[Data in this exercise — start]
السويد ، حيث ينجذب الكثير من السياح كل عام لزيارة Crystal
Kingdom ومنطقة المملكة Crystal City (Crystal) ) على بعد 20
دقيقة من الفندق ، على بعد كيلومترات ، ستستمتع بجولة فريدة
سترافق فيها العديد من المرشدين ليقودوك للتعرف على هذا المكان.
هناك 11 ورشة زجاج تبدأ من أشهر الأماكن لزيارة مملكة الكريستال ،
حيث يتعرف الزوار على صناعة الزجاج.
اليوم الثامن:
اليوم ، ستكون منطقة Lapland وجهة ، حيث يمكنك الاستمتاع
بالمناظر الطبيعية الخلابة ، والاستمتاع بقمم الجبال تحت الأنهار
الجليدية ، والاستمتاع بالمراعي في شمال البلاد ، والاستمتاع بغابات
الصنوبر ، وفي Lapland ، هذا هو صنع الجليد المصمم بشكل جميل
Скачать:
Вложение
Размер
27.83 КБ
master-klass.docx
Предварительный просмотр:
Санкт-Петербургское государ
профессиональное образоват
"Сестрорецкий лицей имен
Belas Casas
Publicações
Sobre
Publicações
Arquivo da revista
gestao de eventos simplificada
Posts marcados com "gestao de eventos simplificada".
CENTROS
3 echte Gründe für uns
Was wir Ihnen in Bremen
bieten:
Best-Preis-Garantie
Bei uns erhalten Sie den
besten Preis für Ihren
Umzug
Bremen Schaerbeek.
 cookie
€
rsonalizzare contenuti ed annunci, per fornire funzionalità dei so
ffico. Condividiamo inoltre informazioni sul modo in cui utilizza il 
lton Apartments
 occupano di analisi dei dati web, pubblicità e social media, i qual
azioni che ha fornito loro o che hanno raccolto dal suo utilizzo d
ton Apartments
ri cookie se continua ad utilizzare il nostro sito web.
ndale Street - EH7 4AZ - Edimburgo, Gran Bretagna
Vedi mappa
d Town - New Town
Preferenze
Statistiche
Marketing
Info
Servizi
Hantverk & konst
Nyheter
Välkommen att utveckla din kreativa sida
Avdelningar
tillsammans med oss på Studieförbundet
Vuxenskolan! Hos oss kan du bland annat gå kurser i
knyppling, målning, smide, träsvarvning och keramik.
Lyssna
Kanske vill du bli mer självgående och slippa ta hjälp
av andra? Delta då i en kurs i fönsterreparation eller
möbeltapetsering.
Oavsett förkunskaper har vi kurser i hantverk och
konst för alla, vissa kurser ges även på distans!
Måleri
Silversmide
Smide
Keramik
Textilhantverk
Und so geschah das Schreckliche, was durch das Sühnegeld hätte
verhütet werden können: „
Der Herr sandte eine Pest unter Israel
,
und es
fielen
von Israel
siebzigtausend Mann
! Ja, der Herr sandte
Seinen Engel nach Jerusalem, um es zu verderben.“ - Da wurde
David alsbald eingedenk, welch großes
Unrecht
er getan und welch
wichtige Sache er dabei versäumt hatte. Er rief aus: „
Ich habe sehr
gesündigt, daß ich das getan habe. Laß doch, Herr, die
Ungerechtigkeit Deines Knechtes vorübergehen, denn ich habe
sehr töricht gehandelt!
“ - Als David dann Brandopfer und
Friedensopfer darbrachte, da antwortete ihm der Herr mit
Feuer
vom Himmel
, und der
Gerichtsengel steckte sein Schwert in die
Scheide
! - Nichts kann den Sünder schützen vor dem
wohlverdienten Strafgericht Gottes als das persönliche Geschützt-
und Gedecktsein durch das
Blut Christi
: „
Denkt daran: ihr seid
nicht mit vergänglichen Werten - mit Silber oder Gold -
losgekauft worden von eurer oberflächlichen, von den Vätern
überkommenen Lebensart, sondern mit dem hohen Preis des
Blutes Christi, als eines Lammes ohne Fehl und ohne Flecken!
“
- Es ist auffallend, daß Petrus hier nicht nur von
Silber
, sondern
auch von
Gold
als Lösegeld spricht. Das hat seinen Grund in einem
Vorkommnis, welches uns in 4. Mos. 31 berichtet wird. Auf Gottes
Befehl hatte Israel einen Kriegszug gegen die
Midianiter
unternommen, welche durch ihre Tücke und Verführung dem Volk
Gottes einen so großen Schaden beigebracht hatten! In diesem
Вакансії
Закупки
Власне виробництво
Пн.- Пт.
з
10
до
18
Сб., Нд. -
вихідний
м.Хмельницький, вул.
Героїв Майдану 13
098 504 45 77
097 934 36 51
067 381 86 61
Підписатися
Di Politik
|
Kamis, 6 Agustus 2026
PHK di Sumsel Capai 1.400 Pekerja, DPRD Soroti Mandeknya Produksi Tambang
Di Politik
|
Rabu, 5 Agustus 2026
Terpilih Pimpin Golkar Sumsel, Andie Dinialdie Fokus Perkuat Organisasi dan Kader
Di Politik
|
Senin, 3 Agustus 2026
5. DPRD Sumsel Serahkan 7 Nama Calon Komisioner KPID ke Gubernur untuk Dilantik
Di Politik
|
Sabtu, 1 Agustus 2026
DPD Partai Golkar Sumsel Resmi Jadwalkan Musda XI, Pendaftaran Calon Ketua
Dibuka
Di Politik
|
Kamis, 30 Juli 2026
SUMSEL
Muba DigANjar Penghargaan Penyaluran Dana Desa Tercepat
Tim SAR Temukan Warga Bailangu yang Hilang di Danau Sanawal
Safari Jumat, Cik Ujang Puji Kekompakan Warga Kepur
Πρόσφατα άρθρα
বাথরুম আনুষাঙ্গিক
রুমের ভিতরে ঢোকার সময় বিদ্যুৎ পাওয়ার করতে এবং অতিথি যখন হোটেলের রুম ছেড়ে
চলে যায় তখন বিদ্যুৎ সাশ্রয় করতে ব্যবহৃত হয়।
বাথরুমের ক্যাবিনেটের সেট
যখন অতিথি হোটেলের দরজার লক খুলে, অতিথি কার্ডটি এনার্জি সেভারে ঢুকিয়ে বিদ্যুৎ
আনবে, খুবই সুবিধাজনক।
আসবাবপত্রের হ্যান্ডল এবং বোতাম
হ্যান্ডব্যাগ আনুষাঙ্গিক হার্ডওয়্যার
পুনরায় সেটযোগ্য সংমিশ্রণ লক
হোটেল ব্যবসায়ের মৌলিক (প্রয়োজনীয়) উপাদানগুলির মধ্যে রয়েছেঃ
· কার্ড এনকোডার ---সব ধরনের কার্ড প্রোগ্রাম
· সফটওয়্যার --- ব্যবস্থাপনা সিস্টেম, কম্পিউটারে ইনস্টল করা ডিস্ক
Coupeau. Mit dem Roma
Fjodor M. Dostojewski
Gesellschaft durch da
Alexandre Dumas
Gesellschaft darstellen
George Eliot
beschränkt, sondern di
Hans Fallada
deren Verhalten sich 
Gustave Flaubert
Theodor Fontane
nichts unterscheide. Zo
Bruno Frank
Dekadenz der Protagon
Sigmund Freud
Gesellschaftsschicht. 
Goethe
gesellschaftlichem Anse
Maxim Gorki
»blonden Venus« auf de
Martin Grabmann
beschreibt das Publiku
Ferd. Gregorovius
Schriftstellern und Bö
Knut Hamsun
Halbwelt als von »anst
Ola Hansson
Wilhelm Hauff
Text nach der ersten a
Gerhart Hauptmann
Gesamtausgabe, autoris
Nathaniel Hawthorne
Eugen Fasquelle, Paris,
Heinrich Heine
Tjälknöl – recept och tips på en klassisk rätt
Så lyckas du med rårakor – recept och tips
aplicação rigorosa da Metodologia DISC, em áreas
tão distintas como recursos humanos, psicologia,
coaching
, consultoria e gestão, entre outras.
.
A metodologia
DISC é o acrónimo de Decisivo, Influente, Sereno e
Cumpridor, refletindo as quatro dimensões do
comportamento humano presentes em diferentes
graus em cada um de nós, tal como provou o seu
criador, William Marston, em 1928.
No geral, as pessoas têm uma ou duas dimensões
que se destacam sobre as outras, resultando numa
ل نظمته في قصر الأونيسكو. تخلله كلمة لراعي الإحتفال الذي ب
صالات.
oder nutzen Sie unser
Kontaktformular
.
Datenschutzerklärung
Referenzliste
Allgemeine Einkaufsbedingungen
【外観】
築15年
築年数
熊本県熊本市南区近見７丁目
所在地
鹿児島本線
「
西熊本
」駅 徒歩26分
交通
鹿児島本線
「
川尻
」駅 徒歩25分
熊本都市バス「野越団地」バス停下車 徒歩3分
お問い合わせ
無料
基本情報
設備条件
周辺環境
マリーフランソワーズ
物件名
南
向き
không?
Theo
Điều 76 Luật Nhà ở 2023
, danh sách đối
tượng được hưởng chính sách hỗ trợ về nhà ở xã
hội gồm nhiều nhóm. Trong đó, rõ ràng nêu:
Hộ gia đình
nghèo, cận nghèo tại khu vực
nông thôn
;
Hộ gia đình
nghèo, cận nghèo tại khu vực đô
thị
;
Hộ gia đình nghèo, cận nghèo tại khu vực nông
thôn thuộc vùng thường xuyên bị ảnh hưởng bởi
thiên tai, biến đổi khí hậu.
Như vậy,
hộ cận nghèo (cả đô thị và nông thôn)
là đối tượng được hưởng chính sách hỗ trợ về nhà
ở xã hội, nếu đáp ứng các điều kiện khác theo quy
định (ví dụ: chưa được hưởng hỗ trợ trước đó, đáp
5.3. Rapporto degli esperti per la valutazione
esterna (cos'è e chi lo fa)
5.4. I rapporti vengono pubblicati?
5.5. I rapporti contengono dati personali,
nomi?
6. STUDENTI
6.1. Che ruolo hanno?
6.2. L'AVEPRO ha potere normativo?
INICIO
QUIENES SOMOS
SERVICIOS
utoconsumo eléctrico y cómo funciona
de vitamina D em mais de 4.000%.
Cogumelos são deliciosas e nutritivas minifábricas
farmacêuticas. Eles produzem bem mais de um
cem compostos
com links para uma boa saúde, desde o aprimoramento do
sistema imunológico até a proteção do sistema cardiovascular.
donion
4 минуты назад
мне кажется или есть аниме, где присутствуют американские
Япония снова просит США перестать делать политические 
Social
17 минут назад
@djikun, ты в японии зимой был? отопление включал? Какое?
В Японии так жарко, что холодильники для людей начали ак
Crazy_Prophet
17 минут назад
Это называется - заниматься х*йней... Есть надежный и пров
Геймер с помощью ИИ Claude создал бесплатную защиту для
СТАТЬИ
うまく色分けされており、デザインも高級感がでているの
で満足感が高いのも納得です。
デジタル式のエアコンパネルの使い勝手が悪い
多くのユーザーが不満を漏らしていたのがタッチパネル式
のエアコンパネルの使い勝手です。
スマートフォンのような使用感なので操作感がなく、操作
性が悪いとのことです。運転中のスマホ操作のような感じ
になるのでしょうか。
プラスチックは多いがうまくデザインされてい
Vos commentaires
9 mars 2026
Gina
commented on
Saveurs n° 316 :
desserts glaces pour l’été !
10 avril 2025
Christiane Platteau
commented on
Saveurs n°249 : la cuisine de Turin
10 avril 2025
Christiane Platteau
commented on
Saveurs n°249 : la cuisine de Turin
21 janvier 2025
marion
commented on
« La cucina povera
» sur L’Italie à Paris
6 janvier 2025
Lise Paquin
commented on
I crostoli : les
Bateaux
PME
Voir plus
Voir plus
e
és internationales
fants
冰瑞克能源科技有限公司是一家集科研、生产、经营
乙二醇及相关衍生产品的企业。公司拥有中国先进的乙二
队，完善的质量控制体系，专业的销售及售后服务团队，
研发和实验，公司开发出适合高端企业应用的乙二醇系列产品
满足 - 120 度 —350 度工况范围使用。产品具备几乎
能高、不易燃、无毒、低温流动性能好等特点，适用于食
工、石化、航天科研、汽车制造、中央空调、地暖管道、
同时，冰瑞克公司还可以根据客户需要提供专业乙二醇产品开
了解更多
[Data in this exercise — finish]
- [What this task involves] In the material above, copy the lines from the start through the line containing "av andra? Delta", inclusive, and change every "Bremen" to "Hamburg" while leaving everything else unchanged.

- [Task solution]
السويد ، حيث ينجذب الكثير من السياح كل عام لزيارة Crystal
Kingdom ومنطقة المملكة Crystal City (Crystal) ) على بعد 20
دقيقة من الفندق ، على بعد كيلومترات ، ستستمتع بجولة فريدة
سترافق فيها العديد من المرشدين ليقودوك للتعرف على هذا المكان.
هناك 11 ورشة زجاج تبدأ من أشهر الأماكن لزيارة مملكة الكريستال ،
حيث يتعرف الزوار على صناعة الزجاج.
اليوم الثامن:
اليوم ، ستكون منطقة Lapland وجهة ، حيث يمكنك الاستمتاع
بالمناظر الطبيعية الخلابة ، والاستمتاع بقمم الجبال تحت الأنهار
الجليدية ، والاستمتاع بالمراعي في شمال البلاد ، والاستمتاع بغابات
الصنوبر ، وفي Lapland ، هذا هو صنع الجليد المصمم بشكل جميل
Скачать:
Вложение
Размер
27.83 КБ
master-klass.docx
Предварительный просмотр:
Санкт-Петербургское государ
профессиональное образоват
"Сестрорецкий лицей имен
Belas Casas
Publicações
Sobre
Publicações
Arquivo da revista
gestao de eventos simplificada
Posts marcados com "gestao de eventos simplificada".
CENTROS
3 echte Gründe für uns
Was wir Ihnen in Hamburg
bieten:
Best-Preis-Garantie
Bei uns erhalten Sie den
besten Preis für Ihren
Umzug
Hamburg Schaerbeek.
 cookie
€
rsonalizzare contenuti ed annunci, per fornire funzionalità dei so
ffico. Condividiamo inoltre informazioni sul modo in cui utilizza il 
lton Apartments
 occupano di analisi dei dati web, pubblicità e social media, i qual
azioni che ha fornito loro o che hanno raccolto dal suo utilizzo d
ton Apartments
ri cookie se continua ad utilizzare il nostro sito web.
ndale Street - EH7 4AZ - Edimburgo, Gran Bretagna
Vedi mappa
d Town - New Town
Preferenze
Statistiche
Marketing
Info
Servizi
Hantverk & konst
Nyheter
Välkommen att utveckla din kreativa sida
Avdelningar
tillsammans med oss på Studieförbundet
Vuxenskolan! Hos oss kan du bland annat gå kurser i
knyppling, målning, smide, träsvarvning och keramik.
Lyssna
Kanske vill du bli mer självgående och slippa ta hjälp
av andra? Delta då i en kurs i fönsterreparation eller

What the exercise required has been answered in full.